Working in a semester to semester "course-like" fashion has several benefits.  First, I am not bouncing around too much according to sheer fancy.  Fancy is good, it is what helps energize research, but you don't want to bounce around so much that nothing results from that initial fancy.  But second, and less thought of, is that it helps me refrain from dwelling too long on a topic, figure, or area where I would get mired down and never move forward, rehashing the same tired debates, figures, and moments.  Those things can get reviewed when the time is right - but you don't want to dwell for so long that you aren't open to new things that come your way.  Thus, if I approach my research in a directed manner, as if I were proceeding through a course, I tend to stay with that topic, digest its literature, incorporate it into my repertoire (or review the topic/figure as a mainstay of my repertoire), and move on.  This all within the general "framework" of my specializations and general interests.  All in all, I've found that this approach keeps me fresh and producing relevant and timely pieces.  It also helps me keep my finger "on the pulse" of what's going on out there, keeping current and up to date.

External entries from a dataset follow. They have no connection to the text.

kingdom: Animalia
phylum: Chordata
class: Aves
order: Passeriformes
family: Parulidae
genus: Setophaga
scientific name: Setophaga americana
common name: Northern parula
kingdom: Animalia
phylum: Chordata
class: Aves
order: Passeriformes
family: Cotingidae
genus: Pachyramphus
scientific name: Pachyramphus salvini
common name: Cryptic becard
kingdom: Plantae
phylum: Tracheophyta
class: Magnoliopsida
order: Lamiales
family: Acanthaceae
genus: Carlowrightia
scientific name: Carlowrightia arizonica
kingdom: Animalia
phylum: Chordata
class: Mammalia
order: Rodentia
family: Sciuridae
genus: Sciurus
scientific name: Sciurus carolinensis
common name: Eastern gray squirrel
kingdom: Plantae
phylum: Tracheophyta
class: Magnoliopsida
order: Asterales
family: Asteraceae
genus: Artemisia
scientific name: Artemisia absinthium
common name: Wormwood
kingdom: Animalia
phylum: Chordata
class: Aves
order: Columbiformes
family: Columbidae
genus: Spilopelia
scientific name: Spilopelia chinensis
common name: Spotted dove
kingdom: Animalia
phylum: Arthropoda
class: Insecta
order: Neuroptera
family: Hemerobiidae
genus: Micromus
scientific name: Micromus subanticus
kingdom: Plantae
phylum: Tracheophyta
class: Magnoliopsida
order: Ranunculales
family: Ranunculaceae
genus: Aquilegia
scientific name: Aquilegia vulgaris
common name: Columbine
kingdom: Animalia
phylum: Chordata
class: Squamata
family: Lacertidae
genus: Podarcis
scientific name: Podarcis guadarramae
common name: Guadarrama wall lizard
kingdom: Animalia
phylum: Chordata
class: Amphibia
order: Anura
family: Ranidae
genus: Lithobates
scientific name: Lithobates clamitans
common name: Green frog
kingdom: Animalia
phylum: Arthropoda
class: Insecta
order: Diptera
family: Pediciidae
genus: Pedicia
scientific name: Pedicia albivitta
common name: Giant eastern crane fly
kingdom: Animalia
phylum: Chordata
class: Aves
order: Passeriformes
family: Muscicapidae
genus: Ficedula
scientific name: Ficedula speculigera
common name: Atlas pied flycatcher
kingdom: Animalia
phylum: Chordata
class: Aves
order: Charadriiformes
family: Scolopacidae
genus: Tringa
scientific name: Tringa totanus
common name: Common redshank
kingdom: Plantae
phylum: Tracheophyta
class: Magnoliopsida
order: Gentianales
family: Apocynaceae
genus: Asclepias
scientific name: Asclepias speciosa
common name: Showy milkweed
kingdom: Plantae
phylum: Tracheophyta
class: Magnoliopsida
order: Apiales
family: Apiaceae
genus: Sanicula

For example, for the past year I focused on aesthetics; simultaneously I spent about a year with Hegel's metaphysics; this year I am finishing Hegel and moving on to Nietzsche and Laruelle.  I do both topics and figures, usually with an eye for contemporary relevance but also to keep skills fresh and to keep my interests moving forward.




Tuesday, August 6, 2013

an exciting edition to the below

Great news.  Received word this morning that Cosmos & History will be publishing an article that I wrote on continental realism and materialism.  I'm told that the article will appear in the next issue which is due out before the end of the year.  Needless to say, I am *very* excited about this.  C&H are among my top choices for open access online journals and probably are my favorite. (Their issue on "What is Life? is probably the best OA effort that I've come across.  All of their issues are good and I always look forward to whatever they publish.)

I'll post the abstract below in hopes to generate some excitement about the forthcoming article and new issue.



"21st Century Speculative Philosophy: 
Reflections on the 'New Metaphysics' and its Realism and Materialism"

Abstract

Regarding the state of contemporary metaphysics, as it has been said, “There’s something in the air.”   My goal in this essay is to offer some brief reflections on the state of contemporary metaphysics, otherwise called contemporary “speculative” philosophy – the “something in the air” – that has resurfaced within the early part of the 21st century.  In order to clarify the nature of the new metaphysics in question I proceed by isolating geographically and topically two main tendencies of thought which appear to constitute it: namely continental realism and continental materialism.  With respect to the possible ambiguity of “continental realism” or “continental materialism” in the 21st century, a consideration of “speculative realism” seems necessary if only to position my analysis upon a specific conceptual map.  From there I offer thoughts as to how contemporary continental realism and materialism (the “new metaphysics”) may be said to be defined first and foremost by its engagement with a concept identified as “correlationism,” a central feature of the new metaphysics’ rejection of the sort of philosophy that has come before it.